Copy the records below word for word, but leave out the pictures.

#### Data extracts
--*--

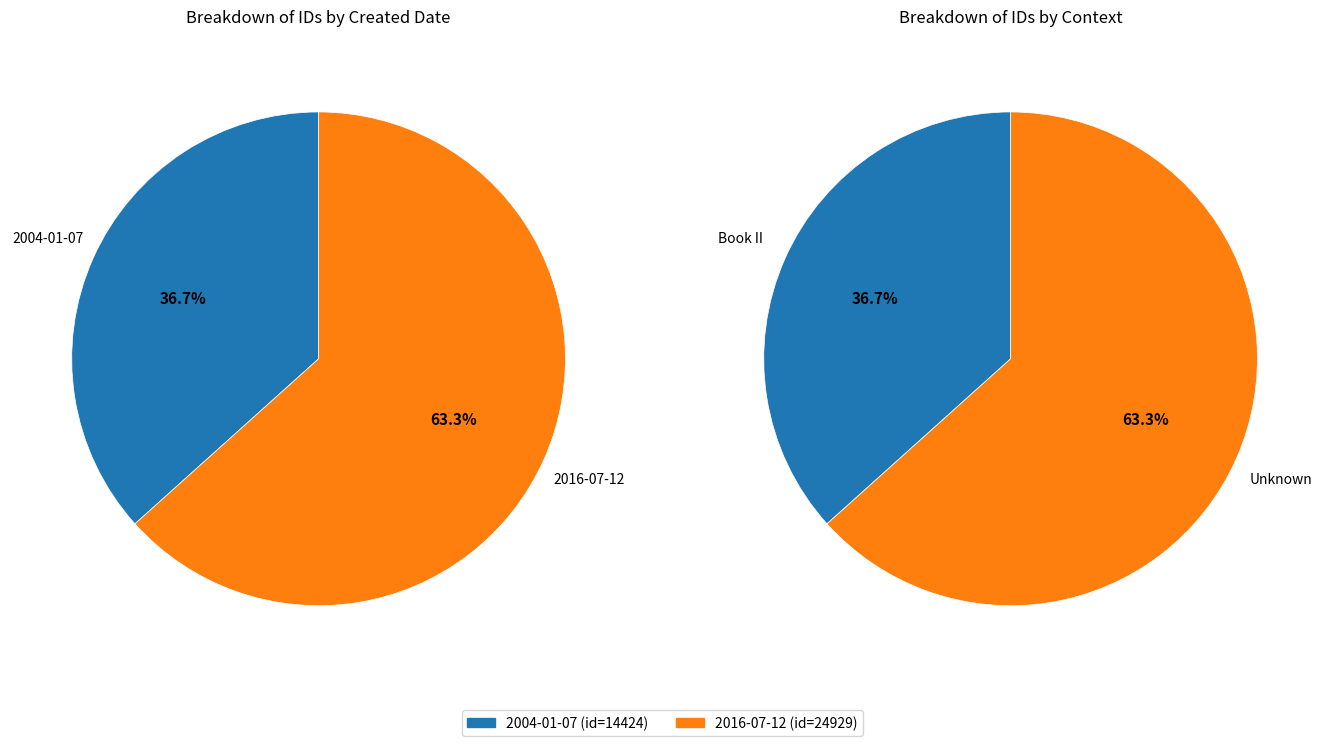

What is the largest slice in the pie chart?

2016-07-12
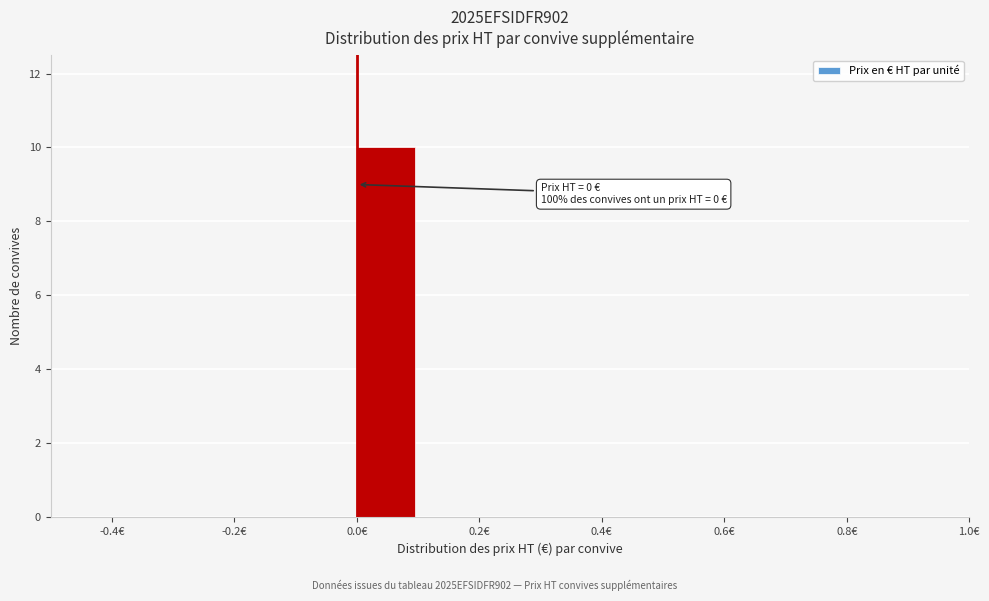

Over which range of the x-axis is the bar tallest?

0.0 to 0.1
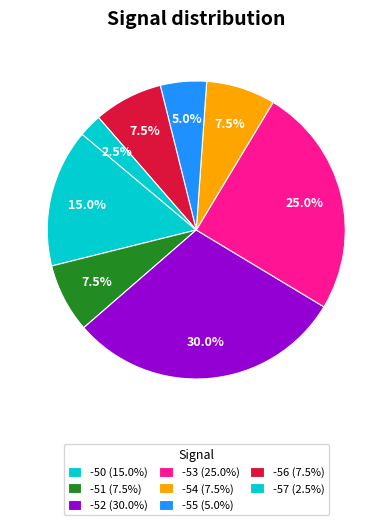

Is there a majority slice in this chart?

No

--*--

#### Your solution
What is the largest slice in the pie chart?

2016-07-12

Over which range of the x-axis is the bar tallest?

0.0 to 0.1

Is there a majority slice in this chart?

No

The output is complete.